I would say stick with one style or another for sparging, IMHO. Bt post your recipie and we ma be able to give you a bit more input on whats going on
Sure, I'd appreciate the input.

Here's my ingredients list:

8 lbs. American Two-row Pale
2 lbs. Amber Dry Malt Extract
1 lbs. Belgian Biscuit Malt
1 lbs. Belgian Aromatic
1/2 lbs. Gambrinus Honey Malt
1/2 lbs. Dextrin (CaraPils) Malt
4 oz. Cane sugar.

Besides that I had 1 ounce each of: Willamette, Fuggle and Tettnang hops. I also used 4 oz. of hop suey for late hop addition. The yield was a little over 6 gallons.

Nothing too unusual. After I got everything in, I did about an hour and 10 minute long boil and cooled the beer in about 45 minutes or so. I filled my kettle up the about 9 or nearly 10 gallon mark to account for condensing the wort, evaporation and wort loss to hop trub.

Here's the thing - the wort that I took my hydrometer reading with was the final runnings off my grain...what was left over after I had gotten that initial 9-10 gallons I mentioned. I kept the extra final runnings in a pitcher since I wasn't sure what I wanted to do with it or not. The gravity of that stuff couldn't be terribly high anyway, and not reflective of the total gravity of the wort collected.

I think I just had an "aha" moment with that. Unless I took a hydrometer reading of all the combined wort, the stuff I did take a reading with is an inaccurate reflection of my true gravity.

Thanks for talking me through this guys...I hope I've got this one figured out! :fro:
Well, I don't really have an answer for that. That's why I asked my original question. I was in such a hurry to get the beer into the carboy, I forgot to take a hydrometer reading. : / So I tried to gauge the gravity by measuring the excess runnings, which didn't do a bit of good. Sometimes I get ahead of myself and forget basic stuff like that.
two things,

1. really warm temperatures do throw off your hydro reading. there are calculators out there for this, but if its REALLY warm, even the calc. is wrong. the further away from 60F the more skewed the reading gets. so sometimes these readings are just a ballpark value.

2. i agree with sticking to just fly sparging or just batch sparging. if you're doing a combination of both because your MLT can't hold all the sparge water in one go, I'd simply suggest two sparges of equal volume. vorlauf after each sparge.

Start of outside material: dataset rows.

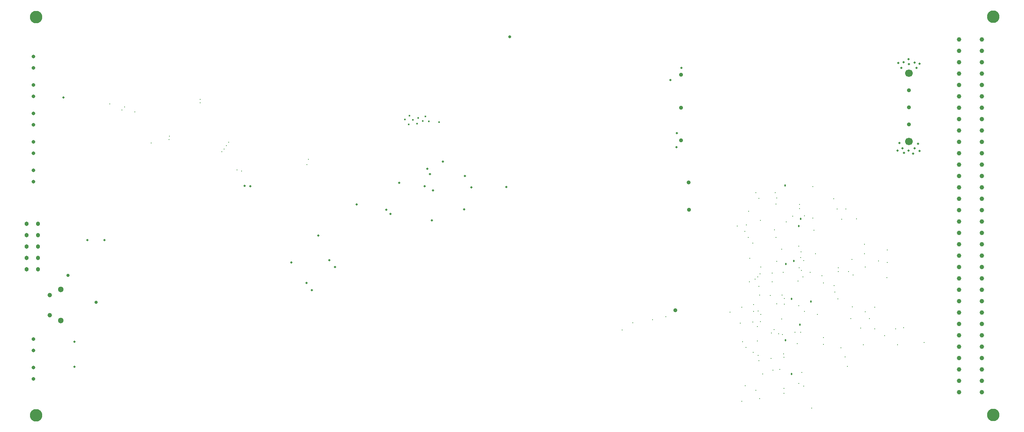
<source format=gbr>
G04 Layer_Color=0*
%FSLAX45Y45*%
%MOMM*%
%TF.FileFunction,Plated,1,2,PTH,Drill*%
%TF.Part,Single*%
G01*
G75*
%TA.AperFunction,OtherDrill,Pad Free-2 (105.156mm,157.912mm)*%
%ADD99C,2.79400*%
%TA.AperFunction,OtherDrill,Pad Free-1 (105.156mm,246.812mm)*%
%ADD100C,2.79400*%
%TA.AperFunction,ComponentDrill*%
%ADD101C,0.99000*%
%ADD102C,1.30000*%
%ADD103C,0.80000*%
%ADD104C,0.96520*%
%ADD105C,2.80000*%
%ADD106C,1.00000*%
%ADD107C,0.90000*%
%ADD108C,1.70000*%
%TA.AperFunction,ViaDrill,NotFilled*%
%ADD109C,0.50000*%
%ADD110C,0.25400*%
%ADD111C,0.90000*%
%ADD112C,0.71120*%
%ADD113C,0.45720*%
%ADD114C,0.40640*%
%ADD115C,0.63500*%
D99*
X10515600Y15791180D02*
D03*
D100*
Y24681180D02*
D03*
D101*
X10815280Y18482520D02*
D03*
Y18032520D02*
D03*
D102*
X11064280Y17907021D02*
D03*
Y18608020D02*
D03*
D103*
X10454640Y21645880D02*
D03*
Y21899879D02*
D03*
Y23550880D02*
D03*
Y23804880D02*
D03*
Y17238980D02*
D03*
Y17492979D02*
D03*
Y16603979D02*
D03*
Y16857980D02*
D03*
Y21264880D02*
D03*
Y21010880D02*
D03*
Y23169881D02*
D03*
Y22915880D02*
D03*
Y22280881D02*
D03*
Y22534880D02*
D03*
D104*
X10299701Y20071080D02*
D03*
X10553701D02*
D03*
Y19817081D02*
D03*
X10299701D02*
D03*
Y19563080D02*
D03*
X10553701D02*
D03*
X10299701Y19309081D02*
D03*
X10553701D02*
D03*
X10299701Y19055080D02*
D03*
X10553701D02*
D03*
D105*
X31851599Y15803880D02*
D03*
Y24693880D02*
D03*
D106*
X31089600Y16311880D02*
D03*
Y16565880D02*
D03*
Y16819881D02*
D03*
Y17073880D02*
D03*
Y17327879D02*
D03*
Y17581880D02*
D03*
Y17835880D02*
D03*
Y18089880D02*
D03*
Y18343880D02*
D03*
Y18597881D02*
D03*
Y18851880D02*
D03*
Y19105881D02*
D03*
Y19359880D02*
D03*
Y19613879D02*
D03*
Y19867880D02*
D03*
Y20121880D02*
D03*
Y20375880D02*
D03*
Y20629880D02*
D03*
Y20883881D02*
D03*
Y21137880D02*
D03*
Y21391879D02*
D03*
Y21645880D02*
D03*
Y21899879D02*
D03*
Y22153880D02*
D03*
Y22407880D02*
D03*
Y22661880D02*
D03*
Y22915880D02*
D03*
Y23169881D02*
D03*
Y23423880D02*
D03*
Y23677879D02*
D03*
Y23931880D02*
D03*
Y24185880D02*
D03*
X31597601Y16311880D02*
D03*
Y16565880D02*
D03*
Y16819881D02*
D03*
Y17073880D02*
D03*
Y17327879D02*
D03*
Y17581880D02*
D03*
Y17835880D02*
D03*
Y18089880D02*
D03*
Y18343880D02*
D03*
Y18597881D02*
D03*
Y18851880D02*
D03*
Y19105881D02*
D03*
Y19359880D02*
D03*
Y19613879D02*
D03*
Y19867880D02*
D03*
Y20121880D02*
D03*
Y20375880D02*
D03*
Y20629880D02*
D03*
Y20883881D02*
D03*
Y21137880D02*
D03*
Y21391879D02*
D03*
Y21645880D02*
D03*
Y21899879D02*
D03*
Y22153880D02*
D03*
Y22407880D02*
D03*
Y22661880D02*
D03*
Y22915880D02*
D03*
Y23169881D02*
D03*
Y23423880D02*
D03*
Y23677879D02*
D03*
Y23931880D02*
D03*
Y24185880D02*
D03*
D107*
X24892000Y21934419D02*
D03*
Y23394420D02*
D03*
Y22664420D02*
D03*
X29972000Y22285420D02*
D03*
Y22666420D02*
D03*
Y23047420D02*
D03*
D108*
Y21904420D02*
D03*
Y23428419D02*
D03*
D109*
X20053300Y20393660D02*
D03*
X19357339Y20812759D02*
D03*
X19337019Y20142200D02*
D03*
X11120120Y22890480D02*
D03*
X20990559Y20888960D02*
D03*
X20210780Y20883881D02*
D03*
X18409920Y20292059D02*
D03*
X18315939Y20380960D02*
D03*
X17178020Y19108420D02*
D03*
X17045940Y19253200D02*
D03*
X16657320Y18587720D02*
D03*
X16543021Y18750281D02*
D03*
X11366500Y16878300D02*
D03*
Y17434560D02*
D03*
X18603600Y20988660D02*
D03*
X17658080Y20505420D02*
D03*
X16804640Y19806920D02*
D03*
X16200121Y19202400D02*
D03*
X11653171Y19708209D02*
D03*
X12039949D02*
D03*
X19293840Y21178520D02*
D03*
X19234779Y21294720D02*
D03*
X24894540Y23550880D02*
D03*
X24650700Y23276559D02*
D03*
X15283180Y20909280D02*
D03*
X15156180Y20914360D02*
D03*
X24792940Y22092920D02*
D03*
X24782780Y21783040D02*
D03*
X29964380Y23632159D02*
D03*
X30137100Y23550880D02*
D03*
X29799280D02*
D03*
X29850079Y23672800D02*
D03*
X30091379Y23665179D02*
D03*
X29728159Y23660100D02*
D03*
X29961841Y23741380D02*
D03*
X30203140Y23639780D02*
D03*
X29961841Y21704300D02*
D03*
X29827219Y21757640D02*
D03*
X30098999Y21752560D02*
D03*
X30060901Y21638260D02*
D03*
X29855161Y21650960D02*
D03*
X30167581Y21859241D02*
D03*
X29753561Y21869400D02*
D03*
X29715460Y21706841D02*
D03*
X30203140Y21696680D02*
D03*
X19177620Y20908659D02*
D03*
X20068539Y21135339D02*
D03*
X19575780Y21460460D02*
D03*
D110*
X26205179Y17848579D02*
D03*
X25979120Y18100040D02*
D03*
X12151360Y22743159D02*
D03*
X12428220Y22611079D02*
D03*
X12481560Y22679660D02*
D03*
X12712700Y22567900D02*
D03*
X14805000Y21887180D02*
D03*
X14755013Y21810980D02*
D03*
X14705000Y21739861D02*
D03*
X26344879Y20040601D02*
D03*
X26139139Y20022820D02*
D03*
X26240741Y18204179D02*
D03*
X16551947Y21391879D02*
D03*
X29202380Y18209261D02*
D03*
X29474161Y18867120D02*
D03*
X28976321Y19400520D02*
D03*
X27889200Y19397980D02*
D03*
X28696921Y19270979D02*
D03*
X27561539Y19441161D02*
D03*
X27642819Y20243800D02*
D03*
X28559760Y20403819D02*
D03*
X27132281Y19504660D02*
D03*
X26504901Y18117821D02*
D03*
X26662381Y18046700D02*
D03*
X26311859Y19903439D02*
D03*
X26484579Y19634200D02*
D03*
X26553159Y20767039D02*
D03*
X26626819Y20634959D02*
D03*
X26664920Y19103340D02*
D03*
X29486859Y19204939D02*
D03*
X28387039Y18394679D02*
D03*
X27515820Y18242281D02*
D03*
X26878281Y18470880D02*
D03*
X26642059Y18475960D02*
D03*
X28676599Y17955260D02*
D03*
X28389581Y19085561D02*
D03*
Y19006821D02*
D03*
X28303220Y18686780D02*
D03*
X28320999Y18544540D02*
D03*
X27513281Y19568159D02*
D03*
X27020520Y19232880D02*
D03*
X27553922Y19316701D02*
D03*
X26923999Y18971260D02*
D03*
X27023059Y18285460D02*
D03*
X27188574Y18272760D02*
D03*
X27188159Y18399760D02*
D03*
X28059381Y18745200D02*
D03*
X28369260Y20403819D02*
D03*
X27063699Y17617439D02*
D03*
X27142441Y18478500D02*
D03*
X28625800Y19006821D02*
D03*
X27533600Y20408900D02*
D03*
X27525980Y20502879D02*
D03*
X27376120Y20238721D02*
D03*
X26659839Y20144740D02*
D03*
X28981400Y19608800D02*
D03*
X29489401Y19486880D02*
D03*
X27233881Y20109180D02*
D03*
X26601419Y18884900D02*
D03*
X26649680Y18948399D02*
D03*
X26893521Y17061180D02*
D03*
X26974799Y19931380D02*
D03*
X26555701Y16352521D02*
D03*
X26499820Y17195799D02*
D03*
X27800299Y15951199D02*
D03*
X27005280Y19763741D02*
D03*
X28290521Y20632420D02*
D03*
X29428439Y17569180D02*
D03*
X28948380Y17371060D02*
D03*
X28595319Y16883380D02*
D03*
X28544519Y17094200D02*
D03*
X28895041Y17744440D02*
D03*
X27482800Y17396460D02*
D03*
X28064459Y17378680D02*
D03*
X29850079Y17746980D02*
D03*
X29712921Y17371060D02*
D03*
X30307281Y17416780D02*
D03*
X28996640Y19105881D02*
D03*
X29293820Y19240500D02*
D03*
X28719781Y18930620D02*
D03*
X27518359Y19090640D02*
D03*
X27556461Y17650459D02*
D03*
X29207458Y17724120D02*
D03*
X29672281D02*
D03*
X28709619Y18216879D02*
D03*
X28994101Y18106149D02*
D03*
X29090619Y17952721D02*
D03*
X27609799Y18887440D02*
D03*
X27571701Y19024600D02*
D03*
X27515820Y16507460D02*
D03*
X28059381Y17528540D02*
D03*
X27640280Y18112740D02*
D03*
X27625040Y16449040D02*
D03*
X27767279Y18983960D02*
D03*
X28455621Y17305020D02*
D03*
X27927301Y18044160D02*
D03*
X26939240Y16802100D02*
D03*
X27086560Y16819881D02*
D03*
X26591260Y17457420D02*
D03*
X26588721Y17774921D02*
D03*
X27129739Y17942560D02*
D03*
X27180539Y16398241D02*
D03*
Y16289020D02*
D03*
X27185620Y17086580D02*
D03*
X27170380Y17165320D02*
D03*
X26962100Y17711420D02*
D03*
X26903680Y17632680D02*
D03*
X26504901Y18267680D02*
D03*
X26337259Y17312640D02*
D03*
X14988541Y21275040D02*
D03*
X15092680Y21249640D02*
D03*
X13075920Y21869400D02*
D03*
X13487399Y22029420D02*
D03*
X13472160Y21948140D02*
D03*
X16578580Y21506180D02*
D03*
X14170660Y22771100D02*
D03*
X14172032Y22851212D02*
D03*
X27829922Y20902121D02*
D03*
X27005280Y20507961D02*
D03*
X27023059Y20642580D02*
D03*
X26984961Y20767039D02*
D03*
X27848560Y19926300D02*
D03*
X27619958Y19250661D02*
D03*
X27579321Y16753841D02*
D03*
X26644601Y16165154D02*
D03*
X26624280Y17015460D02*
D03*
X26659839Y17886681D02*
D03*
X27432001Y17645380D02*
D03*
X26603961Y18122900D02*
D03*
X26921460Y18778220D02*
D03*
X28470859Y20167599D02*
D03*
X28798520Y20177760D02*
D03*
X28029510Y18912939D02*
D03*
X27495499Y18793460D02*
D03*
X27162076Y18989725D02*
D03*
X26624280Y18674080D02*
D03*
X27829184Y20198741D02*
D03*
X26385519Y19766280D02*
D03*
X26397534Y20351164D02*
D03*
X26418539Y19303406D02*
D03*
X26317117Y16456900D02*
D03*
X26258521Y17437100D02*
D03*
X27152600Y17599660D02*
D03*
X26537921Y18831560D02*
D03*
X26416000Y18775681D02*
D03*
X26245358Y16104459D02*
D03*
X26708099Y16720821D02*
D03*
X23576280Y17701260D02*
D03*
X23809959Y17858740D02*
D03*
X24249380Y17924780D02*
D03*
X24551640Y17998441D02*
D03*
X26603961Y17134840D02*
D03*
X26492200Y17876520D02*
D03*
X14650720Y21676360D02*
D03*
D111*
X24759920Y18143221D02*
D03*
X25062180Y20383501D02*
D03*
X25059641Y20993100D02*
D03*
D112*
X11846580Y18315961D02*
D03*
X11221720Y18917920D02*
D03*
D113*
X27208481Y20927060D02*
D03*
X27510739Y20017740D02*
D03*
X27559000Y20180299D02*
D03*
X27401520Y19237959D02*
D03*
X27782520Y18336259D02*
D03*
X27538681Y17820641D02*
D03*
X27221179Y19174460D02*
D03*
X27353259Y18394679D02*
D03*
X27213559Y17472659D02*
D03*
X27355801Y16715739D02*
D03*
D114*
X19265900Y22352000D02*
D03*
X18813780Y22291040D02*
D03*
X19027139Y22435820D02*
D03*
X18729961Y22400259D02*
D03*
X19189700Y22466299D02*
D03*
X18831560Y22481540D02*
D03*
X19497040Y22341840D02*
D03*
X18907761Y22387560D02*
D03*
X19128740Y22362160D02*
D03*
X19006821Y22303740D02*
D03*
D115*
X21066760Y24244299D02*
D03*
%TF.MD5,88761e77aca6b723a83e86753dcb10db*%
M02*

</source>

you should get better efficiency doing that, than draining part of the sparge and then adding more water while continuously draining because you get a better rinse of the sugars.
During the boil, you will lose water, but not sugar.
The gravity will therefore increase as the water evaporates.
Assuming you had a gravity of 1.036 pre-boil and a pre-boil volume of 6.5g, and you boiled down to 5.25g you would end up with a gravity of 1.045
Take the pre-poil gravity and subtract 1. This leaves .036 which identifies the amount of sugar in the wort. Multiply by the pre-boil volume, and divide by the post-boil volume (.036 * 6.5 / 5.25 gives .045)
Then add the 1 back again, and you end up with 1.045.
I suspect however that when you took the pre-boil gravity, you didn't stir the wort. This would give you a very low gravity as the bottom of the wort would have much more sugar dissolved in it than the top.